1. Tu mano.

Me aprieta la mano. Es suave como el chal de algodón que tejió en crochet y con el que me arrullaba. Un poco más frágil, un poco más mullida. Le acaricio la mano mientras la sonda entra. La piel se le va a quebrar en cualquier momento. Tiene la misma consistencia del papel mantequilla después de haber sido mapa hídrico, o de los que conservo en el baúl, con las flores y animales que adornaron sábanas y ajuares.

Cierra los ojos y trata de pasar el líquido, que igual va a terminar en la bolsita que reposa en su pecho. (¿Cuándo decidió dejarse las canas y olvidar los rulos?) Siempre he observado el movimiento de sus manos: El hilo entre los dedos, que se cierran y se abren al paso de la naveta de frivolité, los golpecitos en la espalda de los nietos, la forma en la que cortaba las rosas, el paso de las cuentas del rosario… teje y piensa, teje y habla, teje y cría.

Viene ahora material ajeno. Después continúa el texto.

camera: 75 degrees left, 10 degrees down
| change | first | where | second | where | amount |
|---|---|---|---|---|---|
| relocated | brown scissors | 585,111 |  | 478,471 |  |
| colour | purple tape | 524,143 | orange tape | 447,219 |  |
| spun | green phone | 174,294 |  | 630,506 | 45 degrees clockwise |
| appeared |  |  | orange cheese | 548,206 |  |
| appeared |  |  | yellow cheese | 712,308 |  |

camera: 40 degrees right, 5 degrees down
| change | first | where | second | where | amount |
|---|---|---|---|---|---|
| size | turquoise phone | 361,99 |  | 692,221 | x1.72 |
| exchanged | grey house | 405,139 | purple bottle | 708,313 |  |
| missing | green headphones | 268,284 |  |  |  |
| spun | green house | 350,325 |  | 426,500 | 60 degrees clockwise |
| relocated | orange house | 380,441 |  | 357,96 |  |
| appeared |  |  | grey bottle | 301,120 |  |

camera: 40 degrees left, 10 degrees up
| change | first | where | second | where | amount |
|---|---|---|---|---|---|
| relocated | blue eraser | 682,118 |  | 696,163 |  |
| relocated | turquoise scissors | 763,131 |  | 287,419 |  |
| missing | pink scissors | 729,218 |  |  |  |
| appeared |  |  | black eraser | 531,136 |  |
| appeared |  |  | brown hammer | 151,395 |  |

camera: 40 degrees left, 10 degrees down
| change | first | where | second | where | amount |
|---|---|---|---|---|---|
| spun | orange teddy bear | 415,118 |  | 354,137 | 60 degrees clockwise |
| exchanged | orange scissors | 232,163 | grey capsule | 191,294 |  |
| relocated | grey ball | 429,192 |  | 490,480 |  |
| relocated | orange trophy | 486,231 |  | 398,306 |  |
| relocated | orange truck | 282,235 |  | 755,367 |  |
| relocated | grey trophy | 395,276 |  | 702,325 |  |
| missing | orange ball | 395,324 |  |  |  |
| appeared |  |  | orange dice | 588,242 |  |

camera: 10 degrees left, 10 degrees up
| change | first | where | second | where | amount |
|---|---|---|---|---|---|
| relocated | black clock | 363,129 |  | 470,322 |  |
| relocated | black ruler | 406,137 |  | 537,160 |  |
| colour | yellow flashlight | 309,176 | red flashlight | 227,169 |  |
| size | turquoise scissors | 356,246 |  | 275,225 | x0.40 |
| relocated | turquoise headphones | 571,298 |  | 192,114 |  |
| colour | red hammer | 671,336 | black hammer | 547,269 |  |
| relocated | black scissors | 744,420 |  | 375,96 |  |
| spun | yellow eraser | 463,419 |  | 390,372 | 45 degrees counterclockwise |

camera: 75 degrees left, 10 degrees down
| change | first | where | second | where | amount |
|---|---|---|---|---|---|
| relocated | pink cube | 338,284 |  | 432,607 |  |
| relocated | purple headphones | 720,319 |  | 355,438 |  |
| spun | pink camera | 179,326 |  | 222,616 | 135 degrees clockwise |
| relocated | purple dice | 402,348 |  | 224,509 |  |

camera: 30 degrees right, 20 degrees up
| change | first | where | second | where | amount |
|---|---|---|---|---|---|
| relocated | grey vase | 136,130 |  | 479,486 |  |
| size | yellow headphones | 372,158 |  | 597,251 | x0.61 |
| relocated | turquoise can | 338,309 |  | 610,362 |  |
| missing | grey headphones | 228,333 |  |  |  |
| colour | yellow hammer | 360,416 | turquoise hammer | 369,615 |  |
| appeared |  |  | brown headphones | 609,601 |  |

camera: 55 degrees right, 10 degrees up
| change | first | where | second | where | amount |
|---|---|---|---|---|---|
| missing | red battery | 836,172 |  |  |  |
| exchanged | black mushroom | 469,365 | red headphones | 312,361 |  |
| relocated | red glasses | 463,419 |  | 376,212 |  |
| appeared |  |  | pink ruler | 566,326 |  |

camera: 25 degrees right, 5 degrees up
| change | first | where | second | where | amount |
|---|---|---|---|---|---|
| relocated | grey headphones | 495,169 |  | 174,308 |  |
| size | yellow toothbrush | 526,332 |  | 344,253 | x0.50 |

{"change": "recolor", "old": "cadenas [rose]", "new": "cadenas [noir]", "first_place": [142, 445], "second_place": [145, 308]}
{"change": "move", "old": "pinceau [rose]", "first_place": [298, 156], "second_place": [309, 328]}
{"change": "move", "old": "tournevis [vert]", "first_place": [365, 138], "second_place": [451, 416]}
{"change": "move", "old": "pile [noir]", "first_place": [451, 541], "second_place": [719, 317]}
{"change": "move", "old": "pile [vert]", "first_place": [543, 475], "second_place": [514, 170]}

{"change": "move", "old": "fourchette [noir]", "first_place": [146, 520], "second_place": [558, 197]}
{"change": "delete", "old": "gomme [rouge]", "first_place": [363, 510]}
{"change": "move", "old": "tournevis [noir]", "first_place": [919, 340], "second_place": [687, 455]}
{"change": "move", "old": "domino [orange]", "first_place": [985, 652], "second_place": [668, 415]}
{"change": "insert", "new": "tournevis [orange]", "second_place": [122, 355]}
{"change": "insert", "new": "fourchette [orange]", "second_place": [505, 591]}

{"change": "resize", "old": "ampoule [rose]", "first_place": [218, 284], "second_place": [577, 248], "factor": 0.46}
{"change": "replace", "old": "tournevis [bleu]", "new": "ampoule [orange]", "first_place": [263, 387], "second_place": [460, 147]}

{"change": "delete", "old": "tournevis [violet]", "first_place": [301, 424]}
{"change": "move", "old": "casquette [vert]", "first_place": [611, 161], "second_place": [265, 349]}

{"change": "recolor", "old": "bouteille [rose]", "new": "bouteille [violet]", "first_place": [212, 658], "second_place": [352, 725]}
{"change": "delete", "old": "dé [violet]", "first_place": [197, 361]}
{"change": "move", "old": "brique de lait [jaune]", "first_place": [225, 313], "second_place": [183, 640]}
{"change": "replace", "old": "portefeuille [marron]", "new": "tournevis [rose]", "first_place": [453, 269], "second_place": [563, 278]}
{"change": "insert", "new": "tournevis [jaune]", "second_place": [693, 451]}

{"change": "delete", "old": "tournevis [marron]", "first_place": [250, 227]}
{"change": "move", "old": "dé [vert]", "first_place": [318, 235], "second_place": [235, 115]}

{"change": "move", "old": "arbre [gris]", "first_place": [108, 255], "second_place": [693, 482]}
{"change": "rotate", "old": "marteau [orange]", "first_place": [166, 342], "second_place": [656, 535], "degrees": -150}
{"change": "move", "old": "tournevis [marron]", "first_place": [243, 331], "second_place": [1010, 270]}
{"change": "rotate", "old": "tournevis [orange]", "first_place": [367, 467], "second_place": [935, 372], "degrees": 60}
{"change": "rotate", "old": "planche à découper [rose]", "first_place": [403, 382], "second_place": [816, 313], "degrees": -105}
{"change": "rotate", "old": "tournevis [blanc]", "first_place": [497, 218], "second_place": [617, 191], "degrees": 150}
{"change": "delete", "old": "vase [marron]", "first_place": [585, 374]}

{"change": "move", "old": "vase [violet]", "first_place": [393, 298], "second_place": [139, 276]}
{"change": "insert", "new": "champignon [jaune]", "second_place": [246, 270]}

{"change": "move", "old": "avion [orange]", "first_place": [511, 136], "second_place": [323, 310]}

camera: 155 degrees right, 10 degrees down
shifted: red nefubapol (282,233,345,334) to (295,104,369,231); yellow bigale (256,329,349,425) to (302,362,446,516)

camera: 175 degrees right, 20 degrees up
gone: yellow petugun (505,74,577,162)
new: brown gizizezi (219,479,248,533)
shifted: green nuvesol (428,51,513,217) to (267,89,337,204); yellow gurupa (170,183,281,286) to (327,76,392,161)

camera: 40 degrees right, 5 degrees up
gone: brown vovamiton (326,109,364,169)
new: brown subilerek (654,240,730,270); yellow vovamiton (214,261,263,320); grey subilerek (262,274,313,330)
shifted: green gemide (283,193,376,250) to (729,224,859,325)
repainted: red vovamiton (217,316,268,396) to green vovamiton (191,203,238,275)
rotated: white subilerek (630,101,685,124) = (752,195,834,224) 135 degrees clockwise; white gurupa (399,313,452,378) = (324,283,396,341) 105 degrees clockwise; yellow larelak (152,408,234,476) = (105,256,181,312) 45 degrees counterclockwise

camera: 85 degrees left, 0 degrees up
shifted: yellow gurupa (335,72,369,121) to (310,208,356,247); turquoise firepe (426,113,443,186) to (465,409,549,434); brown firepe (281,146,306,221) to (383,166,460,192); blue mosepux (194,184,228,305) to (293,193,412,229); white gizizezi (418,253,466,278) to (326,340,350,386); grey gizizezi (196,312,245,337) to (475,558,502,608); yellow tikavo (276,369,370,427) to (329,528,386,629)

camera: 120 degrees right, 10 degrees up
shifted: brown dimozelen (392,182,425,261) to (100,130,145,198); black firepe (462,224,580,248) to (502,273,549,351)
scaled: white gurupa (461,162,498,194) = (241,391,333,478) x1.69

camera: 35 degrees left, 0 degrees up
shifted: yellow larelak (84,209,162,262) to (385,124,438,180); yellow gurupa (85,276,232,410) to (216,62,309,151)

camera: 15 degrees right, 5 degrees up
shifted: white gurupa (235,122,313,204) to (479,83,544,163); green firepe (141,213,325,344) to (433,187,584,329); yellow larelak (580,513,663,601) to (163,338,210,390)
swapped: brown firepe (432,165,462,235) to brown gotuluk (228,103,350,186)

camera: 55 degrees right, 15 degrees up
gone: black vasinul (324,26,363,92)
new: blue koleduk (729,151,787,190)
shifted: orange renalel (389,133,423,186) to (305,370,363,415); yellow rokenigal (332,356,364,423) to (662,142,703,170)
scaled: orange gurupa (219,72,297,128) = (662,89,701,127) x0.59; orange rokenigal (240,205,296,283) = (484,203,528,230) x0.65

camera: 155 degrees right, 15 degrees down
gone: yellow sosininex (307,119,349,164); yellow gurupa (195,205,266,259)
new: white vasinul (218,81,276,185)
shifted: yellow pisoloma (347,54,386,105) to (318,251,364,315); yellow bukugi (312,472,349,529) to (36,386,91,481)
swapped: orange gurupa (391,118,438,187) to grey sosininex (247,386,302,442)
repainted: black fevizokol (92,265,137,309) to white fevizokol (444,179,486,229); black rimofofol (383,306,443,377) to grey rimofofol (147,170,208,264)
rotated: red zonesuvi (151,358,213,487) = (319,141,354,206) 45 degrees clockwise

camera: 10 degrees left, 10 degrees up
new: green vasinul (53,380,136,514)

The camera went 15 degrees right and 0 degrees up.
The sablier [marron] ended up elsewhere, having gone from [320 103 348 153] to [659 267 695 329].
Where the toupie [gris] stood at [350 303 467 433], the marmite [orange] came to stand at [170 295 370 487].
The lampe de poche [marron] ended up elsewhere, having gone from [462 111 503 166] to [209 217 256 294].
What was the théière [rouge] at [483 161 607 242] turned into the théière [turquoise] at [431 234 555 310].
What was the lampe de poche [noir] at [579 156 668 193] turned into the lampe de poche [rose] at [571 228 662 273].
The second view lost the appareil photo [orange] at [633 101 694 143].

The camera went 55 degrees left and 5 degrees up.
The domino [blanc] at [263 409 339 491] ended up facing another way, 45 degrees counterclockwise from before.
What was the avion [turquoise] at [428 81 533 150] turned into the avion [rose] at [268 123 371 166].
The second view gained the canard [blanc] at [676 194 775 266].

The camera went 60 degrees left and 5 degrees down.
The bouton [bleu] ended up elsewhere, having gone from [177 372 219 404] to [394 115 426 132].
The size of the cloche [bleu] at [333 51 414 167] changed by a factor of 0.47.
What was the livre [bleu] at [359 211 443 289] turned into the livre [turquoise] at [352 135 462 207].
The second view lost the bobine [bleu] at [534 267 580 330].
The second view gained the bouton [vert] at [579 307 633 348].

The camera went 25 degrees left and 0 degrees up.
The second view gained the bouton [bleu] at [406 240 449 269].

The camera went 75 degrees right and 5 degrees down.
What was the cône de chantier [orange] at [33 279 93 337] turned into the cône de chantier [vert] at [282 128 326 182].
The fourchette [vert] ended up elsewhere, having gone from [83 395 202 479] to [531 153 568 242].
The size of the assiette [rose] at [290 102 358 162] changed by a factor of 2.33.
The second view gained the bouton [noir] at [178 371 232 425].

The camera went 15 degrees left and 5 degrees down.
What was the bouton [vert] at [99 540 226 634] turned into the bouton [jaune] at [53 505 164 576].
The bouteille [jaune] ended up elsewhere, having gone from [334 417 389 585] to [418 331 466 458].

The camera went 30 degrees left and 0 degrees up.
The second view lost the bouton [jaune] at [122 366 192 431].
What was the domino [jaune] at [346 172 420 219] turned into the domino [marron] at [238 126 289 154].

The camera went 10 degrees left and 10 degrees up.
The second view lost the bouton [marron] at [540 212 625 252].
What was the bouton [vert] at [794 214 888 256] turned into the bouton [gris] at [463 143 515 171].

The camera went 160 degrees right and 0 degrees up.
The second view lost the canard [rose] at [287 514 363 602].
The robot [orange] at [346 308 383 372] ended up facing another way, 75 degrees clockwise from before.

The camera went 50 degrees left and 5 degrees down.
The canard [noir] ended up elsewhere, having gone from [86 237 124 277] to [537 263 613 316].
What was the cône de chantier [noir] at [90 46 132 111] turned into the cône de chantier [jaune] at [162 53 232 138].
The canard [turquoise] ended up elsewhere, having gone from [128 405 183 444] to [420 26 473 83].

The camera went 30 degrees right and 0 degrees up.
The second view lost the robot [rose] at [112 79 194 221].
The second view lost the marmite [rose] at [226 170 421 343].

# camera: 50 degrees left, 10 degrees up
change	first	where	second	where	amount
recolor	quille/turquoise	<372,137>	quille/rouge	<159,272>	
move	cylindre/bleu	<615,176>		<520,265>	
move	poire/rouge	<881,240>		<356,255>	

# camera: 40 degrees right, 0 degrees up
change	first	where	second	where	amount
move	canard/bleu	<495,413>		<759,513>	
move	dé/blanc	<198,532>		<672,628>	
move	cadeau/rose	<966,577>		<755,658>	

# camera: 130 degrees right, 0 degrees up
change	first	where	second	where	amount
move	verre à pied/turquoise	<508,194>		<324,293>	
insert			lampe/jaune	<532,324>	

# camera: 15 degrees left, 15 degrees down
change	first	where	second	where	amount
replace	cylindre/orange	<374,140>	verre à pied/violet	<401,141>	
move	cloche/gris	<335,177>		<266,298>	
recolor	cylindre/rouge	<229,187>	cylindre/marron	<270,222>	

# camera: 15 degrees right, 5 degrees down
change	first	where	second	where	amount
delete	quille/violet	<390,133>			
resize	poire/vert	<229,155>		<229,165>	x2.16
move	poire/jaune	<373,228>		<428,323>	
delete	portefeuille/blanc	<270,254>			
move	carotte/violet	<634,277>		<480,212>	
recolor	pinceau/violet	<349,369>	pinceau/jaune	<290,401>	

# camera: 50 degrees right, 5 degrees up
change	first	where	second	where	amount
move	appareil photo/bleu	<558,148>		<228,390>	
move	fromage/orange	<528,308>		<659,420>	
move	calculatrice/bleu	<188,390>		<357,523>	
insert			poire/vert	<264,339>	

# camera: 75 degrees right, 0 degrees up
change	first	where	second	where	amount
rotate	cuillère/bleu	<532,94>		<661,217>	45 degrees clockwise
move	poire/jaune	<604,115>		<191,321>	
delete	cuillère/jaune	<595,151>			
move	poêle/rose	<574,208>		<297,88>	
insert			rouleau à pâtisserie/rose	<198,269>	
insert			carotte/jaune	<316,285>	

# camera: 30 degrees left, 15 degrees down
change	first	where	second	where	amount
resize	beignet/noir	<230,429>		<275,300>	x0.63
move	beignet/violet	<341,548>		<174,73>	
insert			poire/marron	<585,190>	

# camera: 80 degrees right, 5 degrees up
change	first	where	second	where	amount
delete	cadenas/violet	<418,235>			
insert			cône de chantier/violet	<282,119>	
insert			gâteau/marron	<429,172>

Ayer me regalaron margaritas, abue.

La imagen no es. Es un compendio que al escribirse se pierde. Inhabilidad mía. Como el hilo, que una vez ensartado ya no es sino juntura, cadena, margarita o camisón. Esa es tu mano ahora. Una caricia. La tibieza de la mano áspera sobre mi pelo enredado y quinceañero, la desnudez mientras te bañamos o te alzo, la tristeza de los edificios en el que era humedal.

Algunas mujeres nacen para escribir, otras para construir puentes y armar edificios. Las hay quienes cantan y quienes matan. Yo nací para preguntarme cómo es que trepar un árbol, tocar periódicos del diecinueve, o caminar, incluso, te troca en María, en bosque, en mí.

Es azul el cielo mientras mueres. Queda el rastro blanco de las nubes. Yo llego a Bogotá, tu mano a todas partes.